I read that your years of working karaoke nights in NYC helped you learn crowd control, is that a learned skill or a facet of your personality that allows you to do this?

It’s hard to say. I do enjoy talking to people and the longer I did comedy the more comfortable I became talking with the audience. However, karaoke definitely taught me how to deal with drunks and it gave me a thick skin. When I started comedy and would bomb, I was already used to a room full of people resenting my existence.  

 Have you ever had an audience that that was difficult to connect with? How do you prepare internally to go on stage? Are you an introvert or an extrovert?

I would say one of the many things Kendrick Lamar and I have in common is that at times we can be “anti social extroverts”. I think I’m both introverted and extroverted, and that describes most artists I know. Probably one of the most annoying things about us.

Before I go on stage, I usually just like to chat with my fellow comedians. Maybe have some music playing or something. I usually know how I’m going to start and how I’m going to finish, and I sort of let the audience decide how the rest goes.

You host a weekly show at Capo in South Boston, is it hard to come up with new material every week?

Not really, Capo has become Boston’s Comedy Cellar and it’s absolutely the best place for professional comics to work on their new material. It’s a Monday; the audiences are smart and know that these comedians are “proven funny” and if a joke tanks here and there, that’s just part of how the sausage is made. As for myself, I may work on a joke there over the course of a few weeks, so there are a few plates spinning with different jokes at different stages of their development. Or if all else fails, I just talk to the band.

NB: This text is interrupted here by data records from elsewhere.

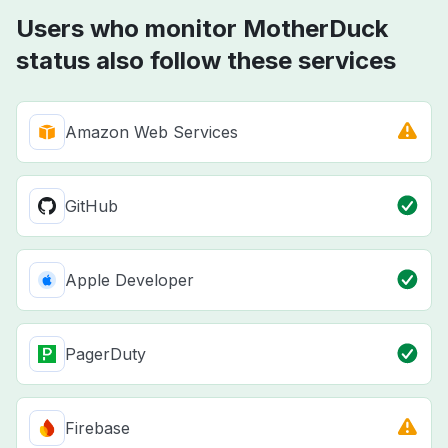
Users who monitor MotherDuck
status also follow these services
Amazon Web Services
GitHub
Apple Developer
PagerDuty
Firebase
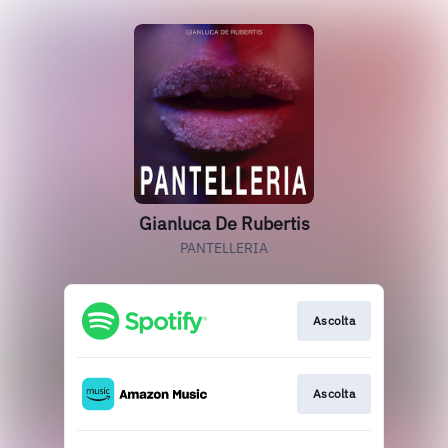
Gianluca De Rubertis
PANTELLERIA
Ascolta
Ascolta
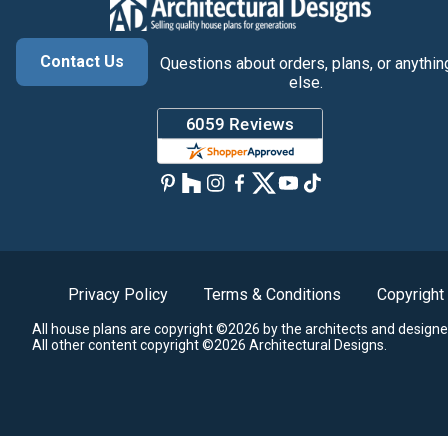
Contact Us
Questions about orders, plans, or anythin
else.
Privacy Policy
Terms & Conditions
Copyright
All house plans are copyright ©2026 by the architects and designe
All other content copyright ©2026 Architectural Designs.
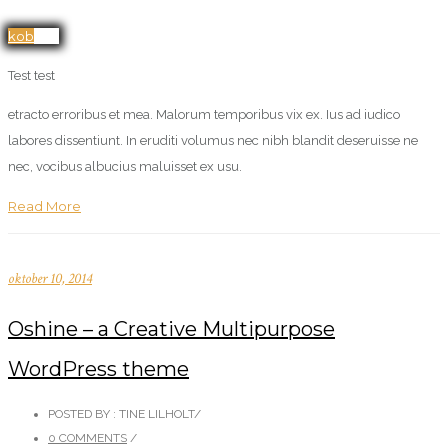
kob her
Test test
etracto erroribus et mea. Malorum temporibus vix ex. Ius ad iudico
labores dissentiunt. In eruditi volumus nec nibh blandit deseruisse ne
nec, vocibus albucius maluisset ex usu.
Read More
oktober 10, 2014
Oshine – a Creative Multipurpose
WordPress theme
POSTED BY : TINE LILHOLT
/
0 COMMENTS
/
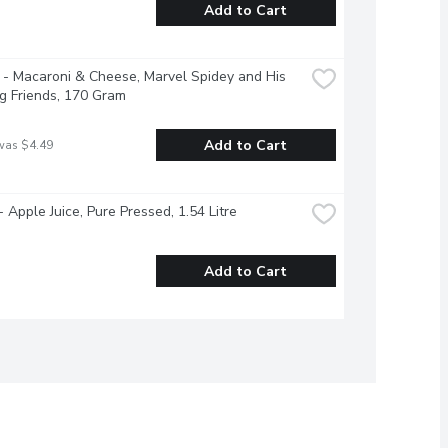
Add to Cart
 - Macaroni & Cheese, Marvel Spidey and His 
g Friends, 170 Gram
Add to Cart
was $4.49
- Apple Juice, Pure Pressed, 1.54 Litre
Add to Cart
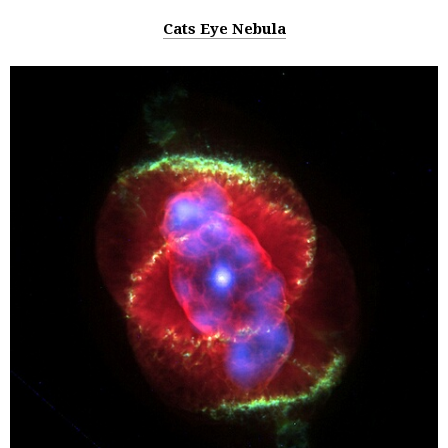
Cats Eye Nebula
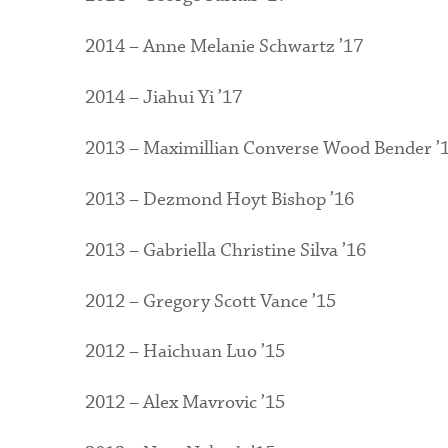
2014 – Anne Melanie Schwartz ’17
2014 – Jiahui Yi ’17
2013 – Maximillian Converse Wood Bender ’
2013 – Dezmond Hoyt Bishop ’16
2013 – Gabriella Christine Silva ’16
2012 – Gregory Scott Vance ’15
2012 – Haichuan Luo ’15
2012 – Alex Mavrovic ’15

Tell us a story about what it was like growing up in Milton….  Do you still hang around with any of your Milton friends?

I think Milton may be one of the nicest places to grow up in America. I had no idea until I traveled all over the place how lucky I was. It has all the beauty of a small town, but it borders Boston. You can hike in the Blue Hills and see a Sox game in the same day without rushing at all.

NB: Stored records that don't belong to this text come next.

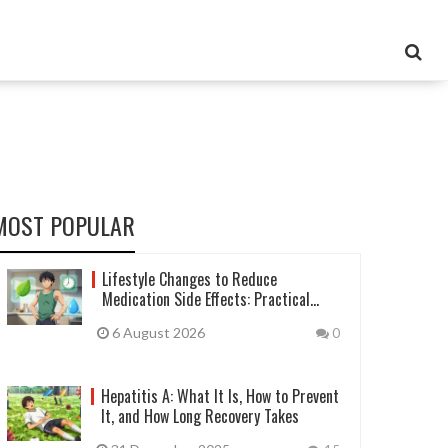
MOST POPULAR
Lifestyle Changes to Reduce
Medication Side Effects: Practical
Guide
6 August 2026
0
Hepatitis A: What It Is, How to Prevent
It, and How Long Recovery Takes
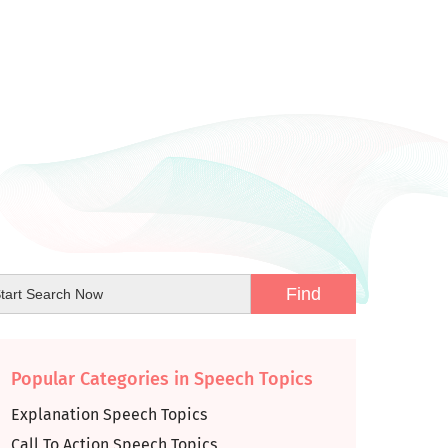
Popular Categories in Speech Topics
Explanation Speech Topics
Call To Action Speech Topics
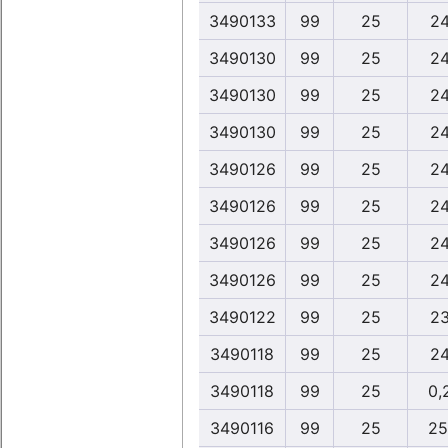
3490133
99
25
24
3490130
99
25
24
3490130
99
25
24
3490130
99
25
24
3490126
99
25
24
3490126
99
25
24
3490126
99
25
24
3490126
99
25
24
3490122
99
25
23
3490118
99
25
24
3490118
99
25
0,
3490116
99
25
25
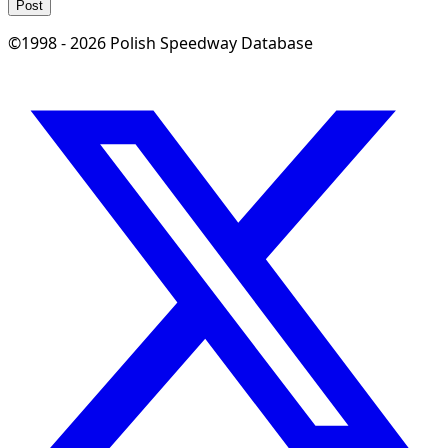
Post
©1998 - 2026 Polish Speedway Database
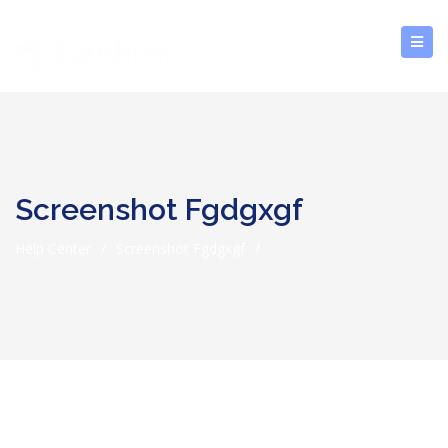
Screenshot Fgdgxgf
Help Center
/
Screenshot Fgdgxgf
/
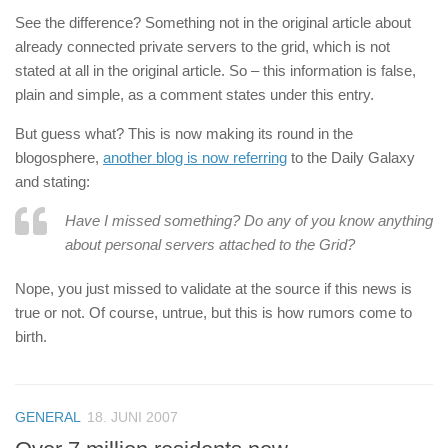
See the difference? Something not in the original article about
already connected private servers to the grid, which is not
stated at all in the original article. So – this information is false,
plain and simple, as a comment states under this entry.
But guess what? This is now making its round in the
blogosphere,
another blog is now referring
to the Daily Galaxy
and stating:
Have I missed something? Do any of you know anything
about personal servers attached to the Grid?
Nope, you just missed to validate at the source if this news is
true or not. Of course, untrue, but this is how rumors come to
birth.
GENERAL
18. JUNI 2007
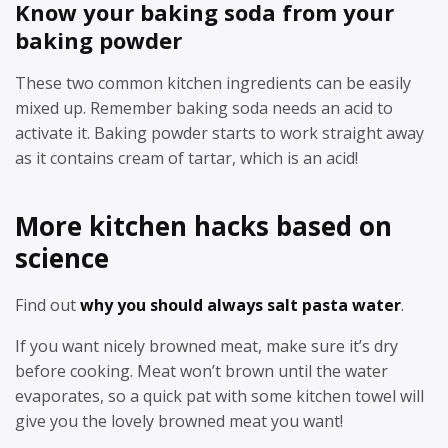
Know your baking soda from your
baking powder
These two common kitchen ingredients can be easily
mixed up. Remember baking soda needs an acid to
activate it. Baking powder starts to work straight away
as it contains cream of tartar, which is an acid!
More kitchen hacks based on
science
Find out
why you should always salt pasta water
.
If you want nicely browned meat, make sure it’s dry
before cooking. Meat won’t brown until the water
evaporates, so a quick pat with some kitchen towel will
give you the lovely browned meat you want!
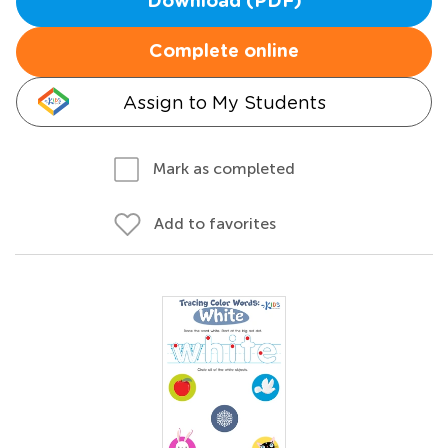
Download (PDF)
Complete online
Assign to My Students
Mark as completed
Add to favorites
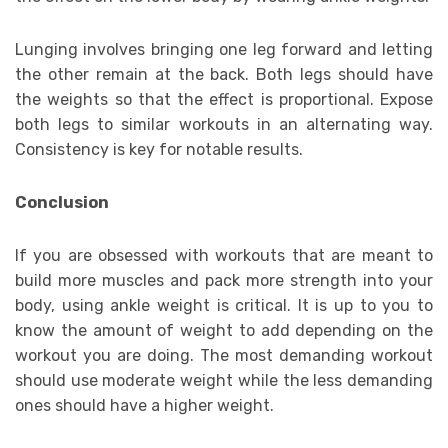
Lunging involves bringing one leg forward and letting
the other remain at the back. Both legs should have
the weights so that the effect is proportional. Expose
both legs to similar workouts in an alternating way.
Consistency is key for notable results.
Conclusion
If you are obsessed with workouts that are meant to
build more muscles and pack more strength into your
body, using ankle weight is critical. It is up to you to
know the amount of weight to add depending on the
workout you are doing. The most demanding workout
should use moderate weight while the less demanding
ones should have a higher weight.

And yes, I still hang out with my Milton friends, and I’m still in Milton all the time. My sister and parents live there, my best friends and their kids live there, and The Fruit Center is there and they have the best cold cuts.

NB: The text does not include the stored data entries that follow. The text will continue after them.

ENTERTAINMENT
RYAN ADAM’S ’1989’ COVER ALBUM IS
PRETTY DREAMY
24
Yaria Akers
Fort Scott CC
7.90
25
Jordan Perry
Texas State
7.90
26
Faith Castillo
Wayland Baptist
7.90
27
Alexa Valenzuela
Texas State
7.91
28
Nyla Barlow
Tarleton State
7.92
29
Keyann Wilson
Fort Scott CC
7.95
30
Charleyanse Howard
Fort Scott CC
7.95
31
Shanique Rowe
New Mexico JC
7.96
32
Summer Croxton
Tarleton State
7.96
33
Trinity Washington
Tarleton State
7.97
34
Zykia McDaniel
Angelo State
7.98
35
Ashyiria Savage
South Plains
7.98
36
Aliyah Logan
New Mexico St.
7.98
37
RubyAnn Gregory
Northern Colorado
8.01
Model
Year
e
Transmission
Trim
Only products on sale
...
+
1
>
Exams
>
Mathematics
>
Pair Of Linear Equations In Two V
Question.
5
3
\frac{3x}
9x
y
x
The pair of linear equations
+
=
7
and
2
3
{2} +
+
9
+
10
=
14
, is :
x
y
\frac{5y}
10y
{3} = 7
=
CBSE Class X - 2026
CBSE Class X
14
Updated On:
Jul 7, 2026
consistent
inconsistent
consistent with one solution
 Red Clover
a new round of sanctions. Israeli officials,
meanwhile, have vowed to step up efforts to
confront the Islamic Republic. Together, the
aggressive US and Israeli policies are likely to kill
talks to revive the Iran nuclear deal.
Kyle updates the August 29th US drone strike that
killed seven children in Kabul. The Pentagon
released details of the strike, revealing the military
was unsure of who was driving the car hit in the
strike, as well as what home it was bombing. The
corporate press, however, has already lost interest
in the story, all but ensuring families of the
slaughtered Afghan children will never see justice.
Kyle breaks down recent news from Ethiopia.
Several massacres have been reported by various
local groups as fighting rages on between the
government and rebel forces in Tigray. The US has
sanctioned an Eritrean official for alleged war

What grammar school did you go to in Milton? Can you share a memory of funny moments in classrooms? Any comment from a teacher that you still remember?

I went to Cunningham School and have many fond memories of going there in the glorious 1990’s. Carefree, internetless kids, running around in neon jackets. They were good days. I probably drove a lot of my teachers crazy but they were all very patient with me. I can remember giving Miss Mullen a bag of “snake eggs” that was just a paper bag with a buzzer in it and she spilled her coffee on herself. She was cool about it though.

 Who do you get your funniness from, your mom, your dad? Growing up what did you talk about at the dinner table?

 Both my parents are funny as hell and I think I got different talents from each of them. My Dad is very funny with words and jokes and quick comebacks and my Mom is very funny with telling stories and doing impressions of people. The dinner table was very funny, and fast. My brother is a borderline genius and my sister is funny too, and as the youngest, I had to make sure I had something to say if I was going to say it. I’m sure my siblings would have made great comedians if they were into being poor.

Who inspires you? Who would you love to appear with next?

I’m inspired by a lot of people and it’s changing all the time. Comedically, Richard Pryor, Chappelle, Burr, Chris Rock, these are names I try and keep in my head. If I feel at all lost at sea comedically, they are the lighthouse. But I’m just inspired by any person that is a master of what they do. Chefs, musicians, writers, actors, athletes, even animals. Every time I see a dog sleeping, I think, “Man, I wish I could fall asleep like that.”

There are many people I would love to appear with, a list too long to even get near here BUT if it just so happens that Denis Leary reads the Milton Times, I wouldn’t mind a guest spot on Comics Come Home. I’ll bring donuts.